[Records from a data source]
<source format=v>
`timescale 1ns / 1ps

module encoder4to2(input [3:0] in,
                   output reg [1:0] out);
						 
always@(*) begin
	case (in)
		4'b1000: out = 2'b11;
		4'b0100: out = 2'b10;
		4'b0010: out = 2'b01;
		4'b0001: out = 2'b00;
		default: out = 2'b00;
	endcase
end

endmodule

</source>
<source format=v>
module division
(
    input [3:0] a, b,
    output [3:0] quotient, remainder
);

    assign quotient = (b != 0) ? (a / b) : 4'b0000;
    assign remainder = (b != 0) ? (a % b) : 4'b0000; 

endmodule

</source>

---

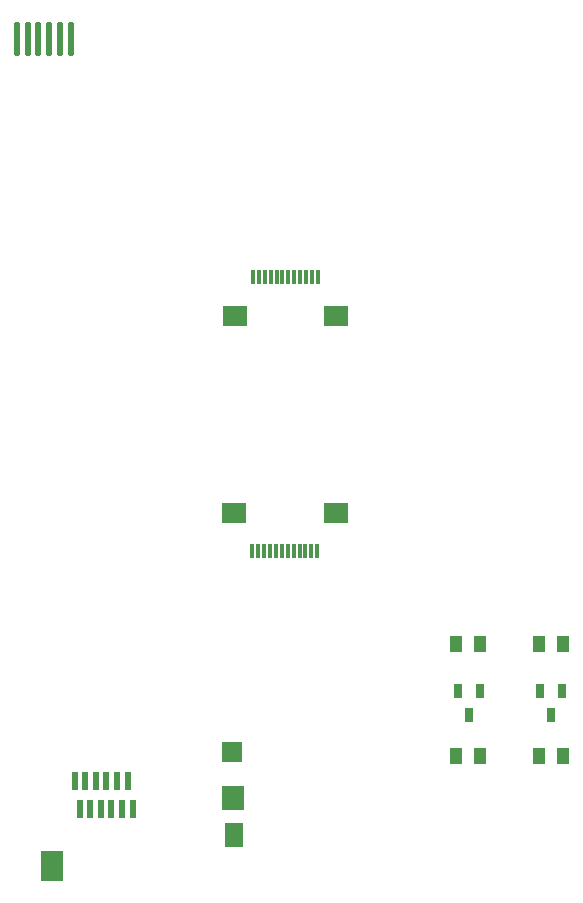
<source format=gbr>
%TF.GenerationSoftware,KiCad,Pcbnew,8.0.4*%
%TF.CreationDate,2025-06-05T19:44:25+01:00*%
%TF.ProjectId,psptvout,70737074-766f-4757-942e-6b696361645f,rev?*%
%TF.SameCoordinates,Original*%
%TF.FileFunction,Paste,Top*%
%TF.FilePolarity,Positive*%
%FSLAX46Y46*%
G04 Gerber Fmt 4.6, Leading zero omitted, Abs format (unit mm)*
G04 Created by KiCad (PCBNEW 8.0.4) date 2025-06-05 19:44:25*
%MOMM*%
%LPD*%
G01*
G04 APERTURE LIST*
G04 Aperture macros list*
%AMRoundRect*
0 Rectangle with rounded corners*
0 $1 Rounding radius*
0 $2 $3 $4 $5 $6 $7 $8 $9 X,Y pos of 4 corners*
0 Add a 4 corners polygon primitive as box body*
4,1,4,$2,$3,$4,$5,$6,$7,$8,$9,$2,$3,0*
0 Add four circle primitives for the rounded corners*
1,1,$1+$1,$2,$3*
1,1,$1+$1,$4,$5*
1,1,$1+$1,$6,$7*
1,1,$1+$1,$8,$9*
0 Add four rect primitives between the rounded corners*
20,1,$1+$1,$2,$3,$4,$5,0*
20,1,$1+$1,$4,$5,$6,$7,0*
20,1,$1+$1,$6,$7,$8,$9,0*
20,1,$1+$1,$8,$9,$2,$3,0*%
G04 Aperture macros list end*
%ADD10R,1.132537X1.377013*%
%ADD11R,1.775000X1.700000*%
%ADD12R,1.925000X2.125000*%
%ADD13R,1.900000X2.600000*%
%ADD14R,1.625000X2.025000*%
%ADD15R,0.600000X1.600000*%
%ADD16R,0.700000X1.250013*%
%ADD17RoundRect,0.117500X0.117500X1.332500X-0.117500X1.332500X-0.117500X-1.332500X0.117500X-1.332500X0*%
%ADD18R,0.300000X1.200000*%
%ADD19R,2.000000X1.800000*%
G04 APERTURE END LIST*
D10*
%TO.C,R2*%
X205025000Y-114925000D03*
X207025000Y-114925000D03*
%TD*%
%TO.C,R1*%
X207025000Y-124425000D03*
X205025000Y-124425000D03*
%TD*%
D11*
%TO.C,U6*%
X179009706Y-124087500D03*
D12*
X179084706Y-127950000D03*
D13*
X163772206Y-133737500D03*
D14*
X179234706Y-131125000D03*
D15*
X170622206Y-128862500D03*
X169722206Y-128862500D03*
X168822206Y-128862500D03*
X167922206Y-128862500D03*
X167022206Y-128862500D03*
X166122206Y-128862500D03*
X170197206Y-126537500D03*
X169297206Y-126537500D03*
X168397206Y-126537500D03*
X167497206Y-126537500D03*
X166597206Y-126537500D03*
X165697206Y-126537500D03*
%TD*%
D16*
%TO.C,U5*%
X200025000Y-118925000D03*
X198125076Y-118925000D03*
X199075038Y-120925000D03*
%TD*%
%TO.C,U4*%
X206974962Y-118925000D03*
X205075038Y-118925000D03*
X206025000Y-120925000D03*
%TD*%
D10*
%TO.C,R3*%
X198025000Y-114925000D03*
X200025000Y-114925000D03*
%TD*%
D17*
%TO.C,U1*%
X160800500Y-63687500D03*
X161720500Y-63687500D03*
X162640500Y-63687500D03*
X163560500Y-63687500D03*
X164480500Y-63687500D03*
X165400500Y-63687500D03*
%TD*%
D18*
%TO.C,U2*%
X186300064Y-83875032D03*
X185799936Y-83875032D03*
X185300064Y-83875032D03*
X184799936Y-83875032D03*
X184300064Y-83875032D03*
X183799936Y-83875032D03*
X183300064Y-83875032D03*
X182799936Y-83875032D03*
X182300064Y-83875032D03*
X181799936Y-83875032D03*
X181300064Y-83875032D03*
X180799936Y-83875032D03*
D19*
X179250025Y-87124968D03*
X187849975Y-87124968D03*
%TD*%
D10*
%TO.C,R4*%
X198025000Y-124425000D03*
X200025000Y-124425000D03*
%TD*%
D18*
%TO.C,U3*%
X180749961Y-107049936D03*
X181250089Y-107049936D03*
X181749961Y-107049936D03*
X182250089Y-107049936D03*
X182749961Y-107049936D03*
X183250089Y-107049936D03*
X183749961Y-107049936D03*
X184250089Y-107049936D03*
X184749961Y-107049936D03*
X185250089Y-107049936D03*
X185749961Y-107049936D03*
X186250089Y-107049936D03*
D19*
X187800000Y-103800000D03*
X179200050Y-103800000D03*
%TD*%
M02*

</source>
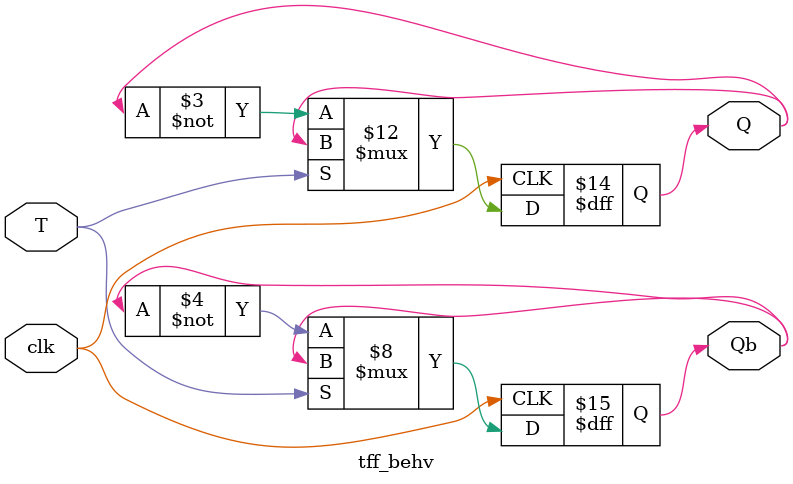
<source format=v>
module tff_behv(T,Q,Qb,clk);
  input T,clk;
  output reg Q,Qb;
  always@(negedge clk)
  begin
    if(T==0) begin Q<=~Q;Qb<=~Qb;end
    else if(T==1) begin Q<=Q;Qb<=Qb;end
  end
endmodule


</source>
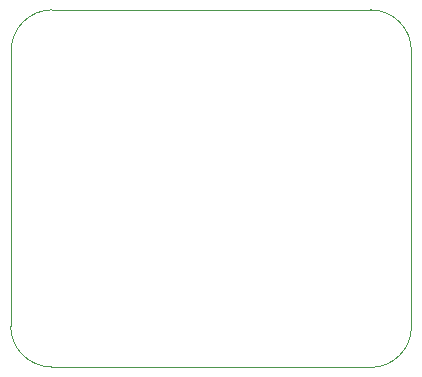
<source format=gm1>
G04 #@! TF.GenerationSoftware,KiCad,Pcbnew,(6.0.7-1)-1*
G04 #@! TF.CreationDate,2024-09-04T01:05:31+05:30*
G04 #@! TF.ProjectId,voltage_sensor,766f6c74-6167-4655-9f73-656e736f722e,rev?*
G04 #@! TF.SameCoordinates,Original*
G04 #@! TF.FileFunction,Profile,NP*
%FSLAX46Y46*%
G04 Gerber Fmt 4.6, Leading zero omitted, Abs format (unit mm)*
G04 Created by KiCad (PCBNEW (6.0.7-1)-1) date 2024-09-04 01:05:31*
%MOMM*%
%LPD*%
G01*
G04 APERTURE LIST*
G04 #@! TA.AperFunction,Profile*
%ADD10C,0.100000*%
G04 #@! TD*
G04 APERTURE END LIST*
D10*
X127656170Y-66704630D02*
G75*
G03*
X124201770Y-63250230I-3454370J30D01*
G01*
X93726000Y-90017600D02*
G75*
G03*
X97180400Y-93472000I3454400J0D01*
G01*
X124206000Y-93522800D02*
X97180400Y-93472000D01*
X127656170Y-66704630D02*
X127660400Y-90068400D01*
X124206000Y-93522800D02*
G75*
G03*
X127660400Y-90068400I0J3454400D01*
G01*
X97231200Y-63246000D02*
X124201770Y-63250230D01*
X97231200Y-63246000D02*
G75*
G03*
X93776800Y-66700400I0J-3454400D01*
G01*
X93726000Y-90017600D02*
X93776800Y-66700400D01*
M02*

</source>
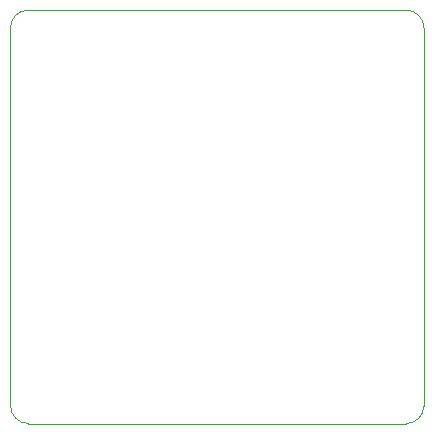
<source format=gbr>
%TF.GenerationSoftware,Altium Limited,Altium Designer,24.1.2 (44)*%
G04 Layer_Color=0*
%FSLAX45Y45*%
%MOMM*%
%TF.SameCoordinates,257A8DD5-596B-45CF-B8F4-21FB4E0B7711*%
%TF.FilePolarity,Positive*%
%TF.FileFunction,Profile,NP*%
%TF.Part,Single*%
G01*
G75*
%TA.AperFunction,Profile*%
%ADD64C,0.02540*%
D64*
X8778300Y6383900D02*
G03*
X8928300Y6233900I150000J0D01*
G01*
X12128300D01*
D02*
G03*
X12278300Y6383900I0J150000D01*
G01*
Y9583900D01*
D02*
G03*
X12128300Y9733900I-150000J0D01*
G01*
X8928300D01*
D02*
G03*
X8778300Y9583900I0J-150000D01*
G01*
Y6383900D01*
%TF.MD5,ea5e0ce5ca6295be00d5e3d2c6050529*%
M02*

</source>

---

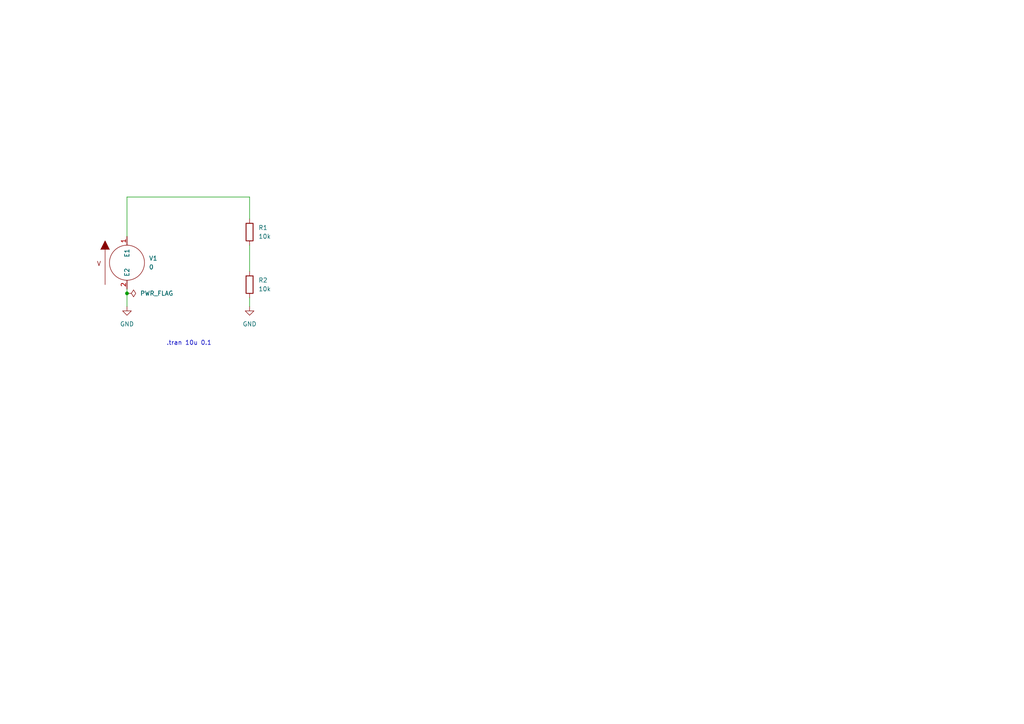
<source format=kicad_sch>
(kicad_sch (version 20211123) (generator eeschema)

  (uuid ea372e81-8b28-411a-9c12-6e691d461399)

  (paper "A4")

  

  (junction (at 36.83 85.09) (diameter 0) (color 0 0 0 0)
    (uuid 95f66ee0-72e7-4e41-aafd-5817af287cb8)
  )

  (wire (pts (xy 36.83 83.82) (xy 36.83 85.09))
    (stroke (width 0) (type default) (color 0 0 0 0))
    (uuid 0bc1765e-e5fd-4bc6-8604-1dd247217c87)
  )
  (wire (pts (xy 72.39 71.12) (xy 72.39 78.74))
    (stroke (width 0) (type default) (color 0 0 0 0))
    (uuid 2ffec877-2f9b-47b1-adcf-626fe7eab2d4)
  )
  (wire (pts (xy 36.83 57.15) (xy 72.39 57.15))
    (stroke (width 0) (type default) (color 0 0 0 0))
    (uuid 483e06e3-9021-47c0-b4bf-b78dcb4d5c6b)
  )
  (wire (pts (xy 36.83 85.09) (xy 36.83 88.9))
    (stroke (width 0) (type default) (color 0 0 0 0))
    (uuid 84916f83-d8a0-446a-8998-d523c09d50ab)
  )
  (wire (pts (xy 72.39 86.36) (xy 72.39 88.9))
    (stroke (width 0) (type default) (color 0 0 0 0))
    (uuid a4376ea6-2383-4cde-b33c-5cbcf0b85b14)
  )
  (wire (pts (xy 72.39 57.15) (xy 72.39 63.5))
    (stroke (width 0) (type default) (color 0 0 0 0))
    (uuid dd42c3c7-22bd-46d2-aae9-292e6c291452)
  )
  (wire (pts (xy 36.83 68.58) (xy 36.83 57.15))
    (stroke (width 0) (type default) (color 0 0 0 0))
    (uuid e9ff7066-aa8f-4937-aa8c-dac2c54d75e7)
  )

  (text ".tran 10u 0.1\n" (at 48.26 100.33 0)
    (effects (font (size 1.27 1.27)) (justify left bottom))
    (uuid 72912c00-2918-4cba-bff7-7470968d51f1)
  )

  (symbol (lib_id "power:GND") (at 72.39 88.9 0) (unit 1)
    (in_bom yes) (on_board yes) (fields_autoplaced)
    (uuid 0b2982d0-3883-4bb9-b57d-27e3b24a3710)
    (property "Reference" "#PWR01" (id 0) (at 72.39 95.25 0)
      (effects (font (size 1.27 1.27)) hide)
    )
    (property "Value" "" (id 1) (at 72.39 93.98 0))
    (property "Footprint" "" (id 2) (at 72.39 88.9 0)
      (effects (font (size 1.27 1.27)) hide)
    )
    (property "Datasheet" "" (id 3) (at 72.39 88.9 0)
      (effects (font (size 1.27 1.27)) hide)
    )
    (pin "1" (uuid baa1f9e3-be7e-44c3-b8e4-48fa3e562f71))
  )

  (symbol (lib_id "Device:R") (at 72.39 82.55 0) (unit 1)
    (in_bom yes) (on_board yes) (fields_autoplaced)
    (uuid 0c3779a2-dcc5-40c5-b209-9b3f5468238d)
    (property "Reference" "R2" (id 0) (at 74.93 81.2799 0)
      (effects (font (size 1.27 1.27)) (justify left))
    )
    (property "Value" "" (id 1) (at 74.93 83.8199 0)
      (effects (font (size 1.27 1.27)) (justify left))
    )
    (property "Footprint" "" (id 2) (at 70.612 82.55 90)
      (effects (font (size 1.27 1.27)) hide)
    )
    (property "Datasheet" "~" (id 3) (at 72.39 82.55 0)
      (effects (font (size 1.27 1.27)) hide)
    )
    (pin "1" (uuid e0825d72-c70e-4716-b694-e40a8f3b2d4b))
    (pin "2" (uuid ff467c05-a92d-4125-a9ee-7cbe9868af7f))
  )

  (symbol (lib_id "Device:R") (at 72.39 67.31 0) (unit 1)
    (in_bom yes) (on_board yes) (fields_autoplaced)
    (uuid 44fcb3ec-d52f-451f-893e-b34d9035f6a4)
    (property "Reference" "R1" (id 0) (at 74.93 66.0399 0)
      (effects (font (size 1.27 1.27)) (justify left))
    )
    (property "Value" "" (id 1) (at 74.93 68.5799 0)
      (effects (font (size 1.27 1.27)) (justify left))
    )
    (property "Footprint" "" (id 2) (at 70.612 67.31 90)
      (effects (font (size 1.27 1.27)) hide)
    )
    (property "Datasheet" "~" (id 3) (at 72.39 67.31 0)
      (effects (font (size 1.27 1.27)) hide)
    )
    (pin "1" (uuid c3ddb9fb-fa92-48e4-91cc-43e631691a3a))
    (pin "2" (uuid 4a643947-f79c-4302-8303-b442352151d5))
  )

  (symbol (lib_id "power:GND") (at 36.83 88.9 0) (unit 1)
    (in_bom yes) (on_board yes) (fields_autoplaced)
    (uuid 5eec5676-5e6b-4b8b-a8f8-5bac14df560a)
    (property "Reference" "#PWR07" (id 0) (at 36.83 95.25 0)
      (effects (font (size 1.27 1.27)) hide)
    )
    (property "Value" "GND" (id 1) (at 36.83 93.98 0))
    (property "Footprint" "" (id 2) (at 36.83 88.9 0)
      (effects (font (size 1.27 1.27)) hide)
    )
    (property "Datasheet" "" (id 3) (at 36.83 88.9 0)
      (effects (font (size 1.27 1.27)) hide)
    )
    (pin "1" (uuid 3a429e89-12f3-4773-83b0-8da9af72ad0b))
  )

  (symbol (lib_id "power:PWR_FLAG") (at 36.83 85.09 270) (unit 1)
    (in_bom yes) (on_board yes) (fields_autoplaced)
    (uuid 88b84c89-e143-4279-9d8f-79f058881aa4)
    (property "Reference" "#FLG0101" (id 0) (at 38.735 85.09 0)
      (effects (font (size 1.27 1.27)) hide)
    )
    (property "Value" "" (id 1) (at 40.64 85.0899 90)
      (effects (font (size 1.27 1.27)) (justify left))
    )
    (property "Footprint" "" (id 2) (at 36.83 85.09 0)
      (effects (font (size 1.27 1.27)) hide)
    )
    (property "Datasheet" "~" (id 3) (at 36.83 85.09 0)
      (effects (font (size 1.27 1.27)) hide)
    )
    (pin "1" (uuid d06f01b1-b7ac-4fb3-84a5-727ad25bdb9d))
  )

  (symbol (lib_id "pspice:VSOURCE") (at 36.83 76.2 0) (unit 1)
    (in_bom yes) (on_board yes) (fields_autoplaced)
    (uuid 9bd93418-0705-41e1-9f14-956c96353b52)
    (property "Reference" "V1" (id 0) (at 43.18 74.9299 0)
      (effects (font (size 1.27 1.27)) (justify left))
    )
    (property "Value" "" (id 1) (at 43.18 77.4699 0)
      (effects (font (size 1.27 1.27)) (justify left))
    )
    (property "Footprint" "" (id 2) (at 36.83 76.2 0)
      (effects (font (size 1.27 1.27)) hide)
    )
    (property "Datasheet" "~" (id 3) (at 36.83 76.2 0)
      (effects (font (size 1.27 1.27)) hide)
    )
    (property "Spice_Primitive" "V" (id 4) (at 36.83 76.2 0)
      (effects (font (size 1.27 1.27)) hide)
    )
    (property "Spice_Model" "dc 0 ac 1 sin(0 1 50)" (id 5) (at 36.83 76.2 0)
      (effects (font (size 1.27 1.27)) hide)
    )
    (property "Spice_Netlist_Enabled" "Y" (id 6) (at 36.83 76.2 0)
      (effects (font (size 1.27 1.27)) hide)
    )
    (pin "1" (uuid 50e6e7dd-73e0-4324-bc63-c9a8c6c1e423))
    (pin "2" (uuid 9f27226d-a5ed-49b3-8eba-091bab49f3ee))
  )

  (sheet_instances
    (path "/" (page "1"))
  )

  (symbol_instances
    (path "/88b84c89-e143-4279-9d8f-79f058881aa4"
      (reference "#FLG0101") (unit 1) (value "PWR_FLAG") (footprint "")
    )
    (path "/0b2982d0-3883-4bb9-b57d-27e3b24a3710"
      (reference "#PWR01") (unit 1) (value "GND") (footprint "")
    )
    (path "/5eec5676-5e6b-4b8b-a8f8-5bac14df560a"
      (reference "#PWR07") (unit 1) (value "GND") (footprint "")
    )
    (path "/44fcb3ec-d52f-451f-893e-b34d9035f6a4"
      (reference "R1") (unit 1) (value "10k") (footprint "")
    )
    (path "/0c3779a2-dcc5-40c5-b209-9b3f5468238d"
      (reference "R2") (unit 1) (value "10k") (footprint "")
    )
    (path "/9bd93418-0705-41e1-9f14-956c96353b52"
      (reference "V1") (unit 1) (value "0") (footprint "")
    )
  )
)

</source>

WHAT THE EXERCISE ASKS
Please show, exactly as written, every line above that contains the word "input".

SOLUTION TO THIS PROBLEM
module encoder4to2(input [3:0] in,
    input [3:0] a, b,
  input T,clk;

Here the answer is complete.